## EXCERPT PROVIDED
* begin *

Notice of Pre-AIA or AIA Status
The present application, filed on or after March 16, 2013, is being examined under the first inventor to file provisions of the AIA .
Election/Restrictions
Applicant's election with traverse of the invention of Group I and the particular dye that is Dy360XL in the reply filed on 01/20/2026 is acknowledged. In light of the traversal set forth in the reply, and the Examiner’s search of the elected invention, the restriction requirement and the species election requirements set forth in the papers of 11/19/2025 are withdrawn.
Improper Multiple Dependent Claims
Claims 6-9 and 15-18 are objected to under 37 CFR 1.75(c) as being in improper form because a multiple dependent claim cannot depend from any other multiple dependent claim. See MPEP § 608.01(n). Accordingly, the claims 6-9 and 15-18 have not been further treated on the merits.
Claim Rejections - 35 USC § 112 - Indefiniteness
The following is a quotation of 35 U.S.C. 112(b):
(b) CONCLUSION.—The specification shall conclude with one or more claims particularly pointing out and distinctly claiming the subject matter which the inventor or a joint inventor regards as the invention.
The following is a quotation of 35 U.S.C. 112 (pre-AIA ), second paragraph:
The specification shall conclude with one or more claims particularly pointing out and distinctly claiming the subject matter which the applicant regards as his invention.

* end *

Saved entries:
* begin *

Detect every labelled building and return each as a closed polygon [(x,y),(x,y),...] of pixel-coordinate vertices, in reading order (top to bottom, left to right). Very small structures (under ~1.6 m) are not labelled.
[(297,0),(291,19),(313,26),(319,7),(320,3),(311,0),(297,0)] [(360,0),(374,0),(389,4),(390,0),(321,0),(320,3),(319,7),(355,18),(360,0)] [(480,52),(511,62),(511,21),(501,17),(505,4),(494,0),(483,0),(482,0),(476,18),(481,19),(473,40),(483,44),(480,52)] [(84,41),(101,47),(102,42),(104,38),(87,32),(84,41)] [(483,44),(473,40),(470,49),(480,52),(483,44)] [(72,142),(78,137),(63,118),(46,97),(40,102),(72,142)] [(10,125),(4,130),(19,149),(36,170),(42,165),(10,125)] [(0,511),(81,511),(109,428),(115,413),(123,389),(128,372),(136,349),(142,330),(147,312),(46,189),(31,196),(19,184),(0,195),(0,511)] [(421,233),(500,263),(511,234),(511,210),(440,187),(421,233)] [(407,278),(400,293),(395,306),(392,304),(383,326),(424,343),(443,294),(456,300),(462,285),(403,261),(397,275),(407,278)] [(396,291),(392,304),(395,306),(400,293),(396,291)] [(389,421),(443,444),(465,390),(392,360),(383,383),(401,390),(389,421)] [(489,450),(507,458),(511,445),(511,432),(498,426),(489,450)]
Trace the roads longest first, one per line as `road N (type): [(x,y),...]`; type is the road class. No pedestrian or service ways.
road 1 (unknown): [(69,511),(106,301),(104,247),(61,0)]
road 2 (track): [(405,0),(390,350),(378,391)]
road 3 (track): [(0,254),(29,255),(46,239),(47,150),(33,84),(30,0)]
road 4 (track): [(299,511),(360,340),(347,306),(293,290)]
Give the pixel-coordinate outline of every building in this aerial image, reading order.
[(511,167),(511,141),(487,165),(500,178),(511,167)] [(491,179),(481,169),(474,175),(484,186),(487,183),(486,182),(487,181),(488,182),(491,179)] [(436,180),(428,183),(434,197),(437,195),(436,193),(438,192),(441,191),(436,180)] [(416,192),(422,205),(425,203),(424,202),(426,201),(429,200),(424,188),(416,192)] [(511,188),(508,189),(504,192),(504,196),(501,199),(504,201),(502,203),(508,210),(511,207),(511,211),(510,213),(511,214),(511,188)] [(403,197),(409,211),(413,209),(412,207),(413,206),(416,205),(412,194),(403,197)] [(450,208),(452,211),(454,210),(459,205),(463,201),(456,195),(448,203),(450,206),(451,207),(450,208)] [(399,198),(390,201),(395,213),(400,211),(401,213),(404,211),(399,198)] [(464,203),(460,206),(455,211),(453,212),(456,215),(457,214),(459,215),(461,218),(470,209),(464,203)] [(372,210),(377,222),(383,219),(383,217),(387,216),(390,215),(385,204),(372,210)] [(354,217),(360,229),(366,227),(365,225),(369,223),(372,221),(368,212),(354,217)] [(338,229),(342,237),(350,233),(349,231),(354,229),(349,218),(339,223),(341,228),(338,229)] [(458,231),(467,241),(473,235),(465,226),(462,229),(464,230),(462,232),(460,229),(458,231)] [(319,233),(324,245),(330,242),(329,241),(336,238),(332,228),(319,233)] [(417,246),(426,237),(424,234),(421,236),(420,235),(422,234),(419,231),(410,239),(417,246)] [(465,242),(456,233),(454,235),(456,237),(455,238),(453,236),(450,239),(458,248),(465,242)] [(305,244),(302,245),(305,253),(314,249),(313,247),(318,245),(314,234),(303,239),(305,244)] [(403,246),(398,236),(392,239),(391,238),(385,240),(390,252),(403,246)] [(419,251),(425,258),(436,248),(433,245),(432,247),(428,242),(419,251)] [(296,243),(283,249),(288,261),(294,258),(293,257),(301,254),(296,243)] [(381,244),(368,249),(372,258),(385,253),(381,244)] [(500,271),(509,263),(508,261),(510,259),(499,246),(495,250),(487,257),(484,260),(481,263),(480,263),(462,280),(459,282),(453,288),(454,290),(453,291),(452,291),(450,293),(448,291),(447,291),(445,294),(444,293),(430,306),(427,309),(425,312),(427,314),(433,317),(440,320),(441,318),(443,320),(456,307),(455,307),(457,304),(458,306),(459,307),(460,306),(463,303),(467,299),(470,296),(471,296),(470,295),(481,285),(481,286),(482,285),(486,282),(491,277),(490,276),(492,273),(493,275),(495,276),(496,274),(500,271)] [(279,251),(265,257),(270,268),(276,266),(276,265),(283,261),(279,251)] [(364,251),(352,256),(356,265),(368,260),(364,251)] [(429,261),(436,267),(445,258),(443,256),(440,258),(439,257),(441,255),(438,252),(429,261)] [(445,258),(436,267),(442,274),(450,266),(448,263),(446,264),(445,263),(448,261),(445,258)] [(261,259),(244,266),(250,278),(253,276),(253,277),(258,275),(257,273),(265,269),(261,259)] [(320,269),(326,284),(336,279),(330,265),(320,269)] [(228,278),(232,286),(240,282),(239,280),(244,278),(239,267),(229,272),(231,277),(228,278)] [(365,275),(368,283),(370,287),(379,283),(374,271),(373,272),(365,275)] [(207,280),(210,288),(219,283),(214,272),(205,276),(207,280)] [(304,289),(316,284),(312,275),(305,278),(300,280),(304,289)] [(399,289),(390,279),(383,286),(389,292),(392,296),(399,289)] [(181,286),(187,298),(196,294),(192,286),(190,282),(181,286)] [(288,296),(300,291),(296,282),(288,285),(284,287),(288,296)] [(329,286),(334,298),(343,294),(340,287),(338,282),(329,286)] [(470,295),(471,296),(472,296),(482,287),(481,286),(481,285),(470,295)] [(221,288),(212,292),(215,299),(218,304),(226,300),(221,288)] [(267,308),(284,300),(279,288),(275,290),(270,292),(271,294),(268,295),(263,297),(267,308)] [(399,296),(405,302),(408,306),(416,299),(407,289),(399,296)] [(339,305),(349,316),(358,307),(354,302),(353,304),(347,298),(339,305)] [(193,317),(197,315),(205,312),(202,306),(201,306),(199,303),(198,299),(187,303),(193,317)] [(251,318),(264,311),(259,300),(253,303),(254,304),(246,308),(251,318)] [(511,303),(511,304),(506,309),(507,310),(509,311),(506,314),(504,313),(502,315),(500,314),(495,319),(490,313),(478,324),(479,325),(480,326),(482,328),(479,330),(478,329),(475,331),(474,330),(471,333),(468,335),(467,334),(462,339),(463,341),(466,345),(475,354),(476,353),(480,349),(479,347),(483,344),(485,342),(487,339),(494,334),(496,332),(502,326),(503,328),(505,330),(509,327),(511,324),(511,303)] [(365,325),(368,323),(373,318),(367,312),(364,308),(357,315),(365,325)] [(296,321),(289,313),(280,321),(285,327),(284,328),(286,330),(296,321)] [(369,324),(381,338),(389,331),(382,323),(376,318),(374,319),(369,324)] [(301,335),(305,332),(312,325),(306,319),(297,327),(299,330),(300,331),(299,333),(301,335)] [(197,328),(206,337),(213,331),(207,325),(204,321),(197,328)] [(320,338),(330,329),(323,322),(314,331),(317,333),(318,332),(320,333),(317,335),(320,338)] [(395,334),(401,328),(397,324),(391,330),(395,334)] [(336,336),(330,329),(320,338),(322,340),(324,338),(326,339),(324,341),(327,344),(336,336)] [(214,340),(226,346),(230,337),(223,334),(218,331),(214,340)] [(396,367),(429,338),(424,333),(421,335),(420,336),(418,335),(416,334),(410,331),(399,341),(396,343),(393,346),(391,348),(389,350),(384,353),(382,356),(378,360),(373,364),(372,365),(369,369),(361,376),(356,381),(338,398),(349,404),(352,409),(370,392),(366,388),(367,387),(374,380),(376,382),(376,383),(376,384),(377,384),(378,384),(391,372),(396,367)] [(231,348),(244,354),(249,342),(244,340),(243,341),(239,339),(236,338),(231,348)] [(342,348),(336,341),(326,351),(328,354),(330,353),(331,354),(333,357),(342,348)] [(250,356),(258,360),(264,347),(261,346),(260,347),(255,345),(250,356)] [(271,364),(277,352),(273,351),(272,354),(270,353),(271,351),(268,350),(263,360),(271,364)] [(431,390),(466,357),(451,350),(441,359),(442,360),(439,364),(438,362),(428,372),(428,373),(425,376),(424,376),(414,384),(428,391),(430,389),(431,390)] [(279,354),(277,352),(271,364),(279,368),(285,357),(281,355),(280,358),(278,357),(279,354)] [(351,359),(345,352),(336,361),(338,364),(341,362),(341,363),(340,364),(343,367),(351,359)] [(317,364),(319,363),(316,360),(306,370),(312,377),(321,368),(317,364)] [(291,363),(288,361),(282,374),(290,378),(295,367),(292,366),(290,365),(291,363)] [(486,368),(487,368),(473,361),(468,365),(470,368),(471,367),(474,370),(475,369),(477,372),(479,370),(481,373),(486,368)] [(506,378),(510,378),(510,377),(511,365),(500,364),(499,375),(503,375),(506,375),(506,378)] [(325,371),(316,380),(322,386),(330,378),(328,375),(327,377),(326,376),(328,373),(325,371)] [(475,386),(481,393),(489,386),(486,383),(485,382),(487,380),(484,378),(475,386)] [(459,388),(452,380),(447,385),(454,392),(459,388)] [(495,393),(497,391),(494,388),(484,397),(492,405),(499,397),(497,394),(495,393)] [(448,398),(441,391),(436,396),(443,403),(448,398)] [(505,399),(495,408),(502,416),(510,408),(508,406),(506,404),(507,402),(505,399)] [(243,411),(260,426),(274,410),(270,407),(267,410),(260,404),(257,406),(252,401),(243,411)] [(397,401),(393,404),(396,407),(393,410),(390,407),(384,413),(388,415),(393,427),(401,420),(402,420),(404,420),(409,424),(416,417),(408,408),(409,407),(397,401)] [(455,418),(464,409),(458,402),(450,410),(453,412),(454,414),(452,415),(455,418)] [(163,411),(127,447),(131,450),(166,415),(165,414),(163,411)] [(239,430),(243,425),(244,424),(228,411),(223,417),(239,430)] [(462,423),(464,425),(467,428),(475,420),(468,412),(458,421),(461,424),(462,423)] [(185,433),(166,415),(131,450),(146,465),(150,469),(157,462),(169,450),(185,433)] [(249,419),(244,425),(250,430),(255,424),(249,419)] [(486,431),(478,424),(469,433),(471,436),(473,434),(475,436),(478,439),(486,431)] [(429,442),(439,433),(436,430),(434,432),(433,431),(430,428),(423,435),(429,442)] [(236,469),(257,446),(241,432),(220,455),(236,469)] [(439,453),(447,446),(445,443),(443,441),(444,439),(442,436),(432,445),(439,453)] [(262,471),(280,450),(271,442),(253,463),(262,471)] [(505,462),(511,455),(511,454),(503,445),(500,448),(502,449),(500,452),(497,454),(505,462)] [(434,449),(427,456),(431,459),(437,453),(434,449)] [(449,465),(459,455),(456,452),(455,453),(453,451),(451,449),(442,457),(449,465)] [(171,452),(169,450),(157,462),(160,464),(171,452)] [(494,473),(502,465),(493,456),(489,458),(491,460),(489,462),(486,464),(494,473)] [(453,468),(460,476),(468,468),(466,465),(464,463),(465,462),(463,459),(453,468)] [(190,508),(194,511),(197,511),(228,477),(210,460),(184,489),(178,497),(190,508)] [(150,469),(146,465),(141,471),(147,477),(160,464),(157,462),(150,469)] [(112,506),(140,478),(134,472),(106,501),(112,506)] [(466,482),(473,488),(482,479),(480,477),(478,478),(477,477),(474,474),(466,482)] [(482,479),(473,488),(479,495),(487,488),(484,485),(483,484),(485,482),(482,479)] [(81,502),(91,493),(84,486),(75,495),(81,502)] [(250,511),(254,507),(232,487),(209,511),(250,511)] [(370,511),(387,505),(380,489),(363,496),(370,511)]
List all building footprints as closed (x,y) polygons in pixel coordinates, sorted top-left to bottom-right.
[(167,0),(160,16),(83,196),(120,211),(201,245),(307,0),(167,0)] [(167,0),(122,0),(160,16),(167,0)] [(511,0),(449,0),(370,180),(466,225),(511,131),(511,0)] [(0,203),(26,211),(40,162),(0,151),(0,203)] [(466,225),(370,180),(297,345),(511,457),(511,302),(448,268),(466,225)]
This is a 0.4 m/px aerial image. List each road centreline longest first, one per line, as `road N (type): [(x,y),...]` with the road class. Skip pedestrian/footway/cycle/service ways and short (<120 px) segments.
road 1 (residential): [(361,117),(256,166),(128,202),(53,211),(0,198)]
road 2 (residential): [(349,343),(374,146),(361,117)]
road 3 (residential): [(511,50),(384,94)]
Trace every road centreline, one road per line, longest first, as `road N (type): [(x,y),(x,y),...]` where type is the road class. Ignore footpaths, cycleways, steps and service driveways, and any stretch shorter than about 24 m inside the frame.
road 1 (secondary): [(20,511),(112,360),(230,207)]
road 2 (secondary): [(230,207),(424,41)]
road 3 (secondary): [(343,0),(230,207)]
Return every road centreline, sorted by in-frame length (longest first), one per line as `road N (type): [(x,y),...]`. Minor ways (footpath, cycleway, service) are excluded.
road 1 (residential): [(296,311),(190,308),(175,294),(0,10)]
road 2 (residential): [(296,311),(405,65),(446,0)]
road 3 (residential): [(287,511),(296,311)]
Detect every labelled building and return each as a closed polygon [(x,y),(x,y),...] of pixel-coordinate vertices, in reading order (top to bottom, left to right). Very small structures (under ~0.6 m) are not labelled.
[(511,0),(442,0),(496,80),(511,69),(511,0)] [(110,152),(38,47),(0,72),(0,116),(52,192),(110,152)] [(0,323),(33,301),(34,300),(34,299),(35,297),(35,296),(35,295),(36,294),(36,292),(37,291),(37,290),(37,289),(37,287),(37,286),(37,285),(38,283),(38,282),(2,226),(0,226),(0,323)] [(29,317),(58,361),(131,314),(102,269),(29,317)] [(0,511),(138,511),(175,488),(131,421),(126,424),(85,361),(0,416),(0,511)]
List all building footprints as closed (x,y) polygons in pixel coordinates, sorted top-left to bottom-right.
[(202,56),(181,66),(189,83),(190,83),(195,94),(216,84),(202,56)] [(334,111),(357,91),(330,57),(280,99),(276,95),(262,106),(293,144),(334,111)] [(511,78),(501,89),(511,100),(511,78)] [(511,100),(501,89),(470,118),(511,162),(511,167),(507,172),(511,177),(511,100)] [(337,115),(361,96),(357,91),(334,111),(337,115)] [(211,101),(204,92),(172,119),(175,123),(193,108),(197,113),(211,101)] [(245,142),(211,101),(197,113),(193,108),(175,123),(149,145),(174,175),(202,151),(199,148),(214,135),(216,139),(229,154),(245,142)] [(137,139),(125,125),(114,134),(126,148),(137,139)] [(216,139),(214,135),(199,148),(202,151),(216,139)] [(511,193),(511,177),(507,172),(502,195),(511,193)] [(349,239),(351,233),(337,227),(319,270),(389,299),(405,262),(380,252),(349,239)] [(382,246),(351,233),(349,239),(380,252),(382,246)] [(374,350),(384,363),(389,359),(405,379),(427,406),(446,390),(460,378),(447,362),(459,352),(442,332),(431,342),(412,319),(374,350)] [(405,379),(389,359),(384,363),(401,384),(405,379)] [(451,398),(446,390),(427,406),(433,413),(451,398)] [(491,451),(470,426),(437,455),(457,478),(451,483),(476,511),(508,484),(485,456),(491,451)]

* end *

## TASKS
**A)** Output the portion of the office action from "Improper Multiple Dependent" to "as his invention." word for word.
**B)** List every date that appears in the office action.
This material is unrelated to the office action.

## RESPONSES BY TASK
**A)**
Improper Multiple Dependent Claims
Claims 6-9 and 15-18 are objected to under 37 CFR 1.75(c) as being in improper form because a multiple dependent claim cannot depend from any other multiple dependent claim. See MPEP § 608.01(n). Accordingly, the claims 6-9 and 15-18 have not been further treated on the merits.
Claim Rejections - 35 USC § 112 - Indefiniteness
The following is a quotation of 35 U.S.C. 112(b):
(b) CONCLUSION.—The specification shall conclude with one or more claims particularly pointing out and distinctly claiming the subject matter which the inventor or a joint inventor regards as the invention.
The following is a quotation of 35 U.S.C. 112 (pre-AIA ), second paragraph:
The specification shall conclude with one or more claims particularly pointing out and distinctly claiming the subject matter which the applicant regards as his invention.

**B)**
March 16, 2013
01/20/2026
11/19/2025